Aug. 22 (Bloomberg) -- Atlantis Resources Corp., a Morgan Stanley-backed maker of tidal turbines, raised about 50 million pounds ($83 million) to start building the world’s largest tidal-stream power plant in Scottish waters.
The money was raised from the U.K.’s Department of Energy and Climate Change, Scottish Enterprise, Highlands and Islands Enterprise, The Crown Estate and by Atlantis, the Singapore-based turbine maker said in an e-mailed statement.
The funds will be used to finance the installation of four 1.5-megawatt turbines in the Pentland Firth.
“MeyGen will be the biggest tidal stream array in the world, providing enough electricity for 175,000 homes and 100 green jobs when created,” U.K. Energy Secretary Ed Davey said in the statement. “Wave and tidal power have the potential to provide more than 20 percent of the U.K.’s electricity needs.”
The installation forms a portion of the first 86-megawatt phase of MeyGen that may eventually reach a capacity of as much as 398 megawatts. Construction should start this year and the first power is expected to be delivered to the grid by 2016, according to the statement.

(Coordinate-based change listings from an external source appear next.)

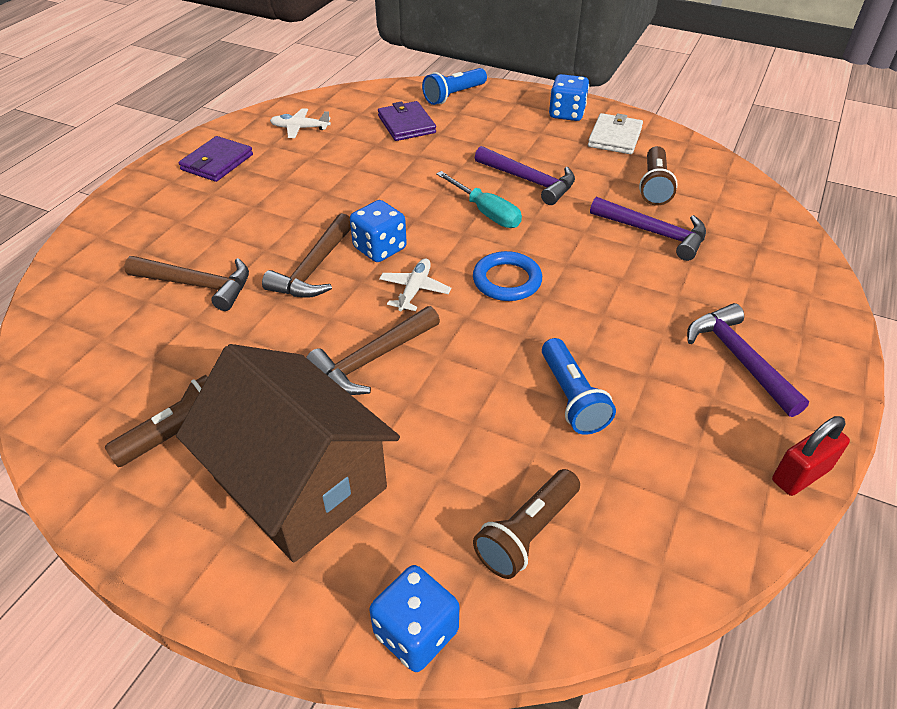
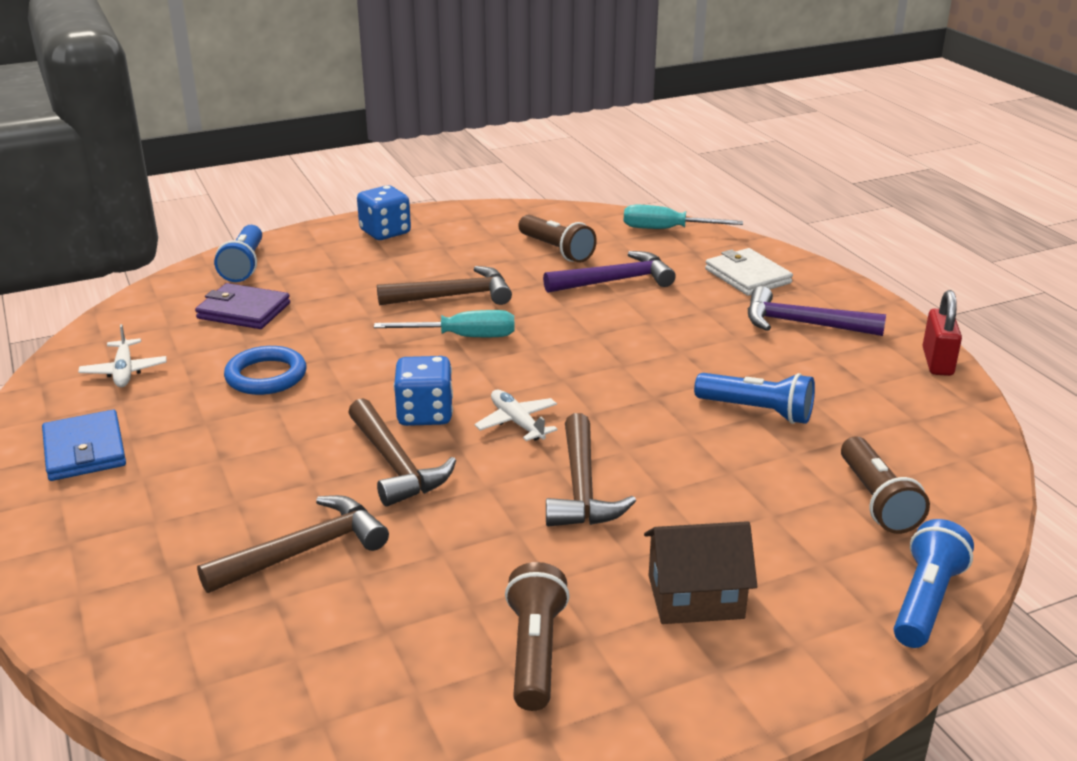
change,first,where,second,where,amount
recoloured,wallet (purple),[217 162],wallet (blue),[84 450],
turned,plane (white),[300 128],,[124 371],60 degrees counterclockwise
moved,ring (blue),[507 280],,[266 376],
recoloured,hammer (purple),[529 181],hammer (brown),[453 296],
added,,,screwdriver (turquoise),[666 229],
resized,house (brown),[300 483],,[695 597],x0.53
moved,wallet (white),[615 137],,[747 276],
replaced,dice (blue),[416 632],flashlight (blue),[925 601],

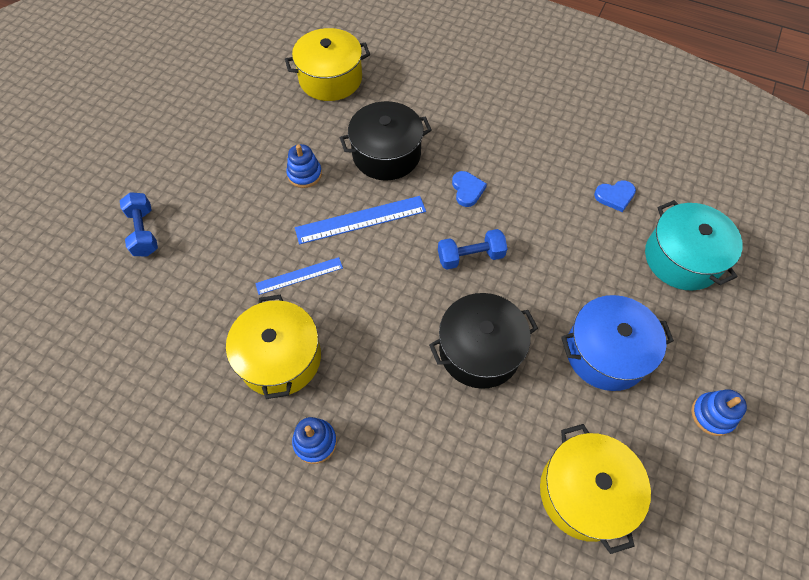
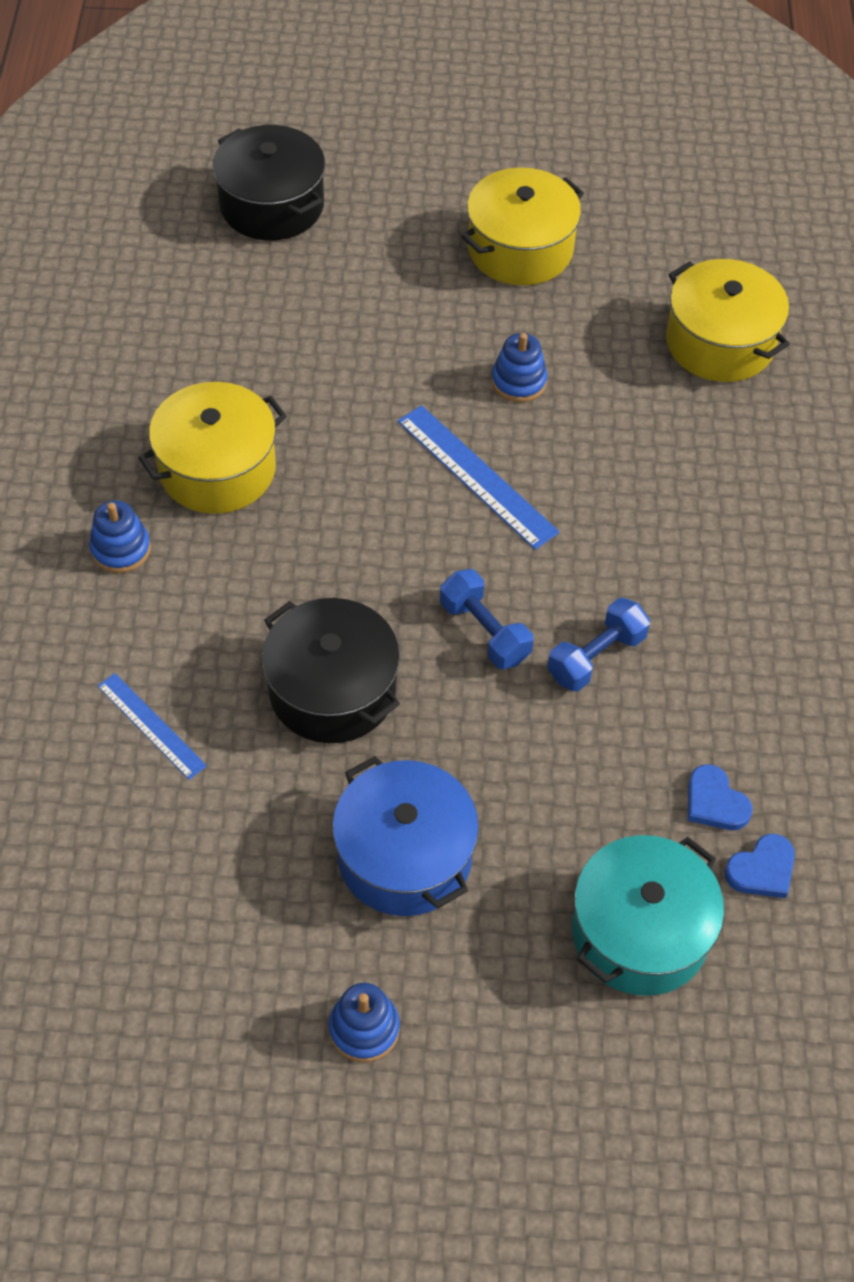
change,first,where,second,where,amount
moved,ruler (blue),[299 276],,[151 725],
moved,pot (black),[386 154],,[272 205],
moved,pot (yellow),[585 492],,[520 249],
moved,dumbbell (blue),[144 232],,[596 657],
moved,heart (blue),[467 190],,[762 870],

The project may become the first commercial-scale tidal stream power facility operating in the world. Most developers of wave and tidal technologies are still testing prototypes in anticipation of scaling them up to bring to market. Atlantis in February raised 12 million pounds through an initial share sale on London’s Alternative Investment Market.
“There is clearly huge political support for the MeyGen project, as seen by the dominant role that public sector money is playing in this financing,” Angus McCrone, senior analyst at Bloomberg New Energy Finance, said today by e-mail.
Total installations of tidal-stream facilities around the world are seen reaching about 148 megawatts by 2020, according to BNEF. The researcher on Aug. 14 revised down its original 167-megawatt forecast by 11 percent saying marine power projects were taking longer and costing more than expected.
Atlantis will supply one of the four turbines and Andritz Hydro Hammerfest, owned by Andritz Hydro GmbH, the remaining three. MeyGen has “hedged its bets” by choosing two different turbines, McCrone said.
“How those machines perform on-site will help determine who gets the later orders, and also how quickly (or slowly) later stages of the project can be rolled out,” he said.
The U.K. government and The Crown Estate provided 10 million pounds each toward the project, they said in separate statements. HSBC Holdings Plc is acting as “security trustee and account bank” for the project. While it isn’t currently lending to the project, the bank is in talks with Atlantis about future financing for the facility.